04/03/2026
In California, a high school teacher complains that students watch Netflix on their phones during class. In Maryland, a chemistry teacher says students use gambling apps to place bets during the school day.
Around the country, educators say students routinely send Snapchat messages in class, listen to music and shop online, among countless other examples of how smartphones distract from teaching and learning.
The hold that phones have on adolescents today is well-documented, but teachers say parents are often not aware to what extent students use them inside the classroom. And increasingly, experts are speaking with one voice on the question of how to handle it: Ban phones during classes.
“Students used to have an understanding that you aren’t supposed to be on your phone in class. Those days are gone,” said James Granger, who requires students in his science classes at a Los Angeles-area high school to place their phones in “a cellphone cubby” with numbered slots. “The only solution that works is to physically remove the cellphone from the student.”
Most schools already have rules regulating student phone use, but they are enforced sporadically.
Nationally, 77% of U.S. schools say they prohibit cellphones at school for non-academic use, according to the National Center for Education Statistics.
But that number is misleading.
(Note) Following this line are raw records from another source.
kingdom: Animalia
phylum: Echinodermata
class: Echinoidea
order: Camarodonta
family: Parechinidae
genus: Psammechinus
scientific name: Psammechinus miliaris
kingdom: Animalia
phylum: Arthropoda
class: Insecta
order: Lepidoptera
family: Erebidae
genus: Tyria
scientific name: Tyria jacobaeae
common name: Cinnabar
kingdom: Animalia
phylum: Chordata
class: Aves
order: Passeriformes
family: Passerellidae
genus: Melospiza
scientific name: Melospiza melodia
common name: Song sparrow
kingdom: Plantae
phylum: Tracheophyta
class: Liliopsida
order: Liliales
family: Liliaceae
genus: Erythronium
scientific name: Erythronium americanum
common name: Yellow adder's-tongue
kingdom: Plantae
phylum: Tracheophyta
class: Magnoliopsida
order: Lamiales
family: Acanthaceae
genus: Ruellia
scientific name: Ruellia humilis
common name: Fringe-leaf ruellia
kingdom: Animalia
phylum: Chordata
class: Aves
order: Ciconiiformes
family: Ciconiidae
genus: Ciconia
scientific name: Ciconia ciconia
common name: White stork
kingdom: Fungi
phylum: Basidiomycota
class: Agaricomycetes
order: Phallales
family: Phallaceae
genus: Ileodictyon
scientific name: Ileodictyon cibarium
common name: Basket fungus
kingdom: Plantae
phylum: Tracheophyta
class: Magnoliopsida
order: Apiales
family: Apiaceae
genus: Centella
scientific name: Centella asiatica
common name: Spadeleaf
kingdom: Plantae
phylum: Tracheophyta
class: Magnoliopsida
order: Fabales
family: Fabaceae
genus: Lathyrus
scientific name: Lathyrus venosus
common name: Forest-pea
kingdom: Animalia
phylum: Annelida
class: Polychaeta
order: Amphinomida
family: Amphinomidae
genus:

It does not mean students are following those bans or all those schools are enforcing them.
A study last year from Common Sense Media found that 97% of kids use their phones during school hours, and that kids say school cellphone policies vary — often from one classroom to another — and aren’t always enforced.
For a ban to work, educators and experts say the school administration must be the one to enforce it and not leave that task to teachers. The Phone-Free Schools Movement, an advocacy group formed last year by concerned mothers, says policies that allow students to keep phones in their backpacks are ineffective.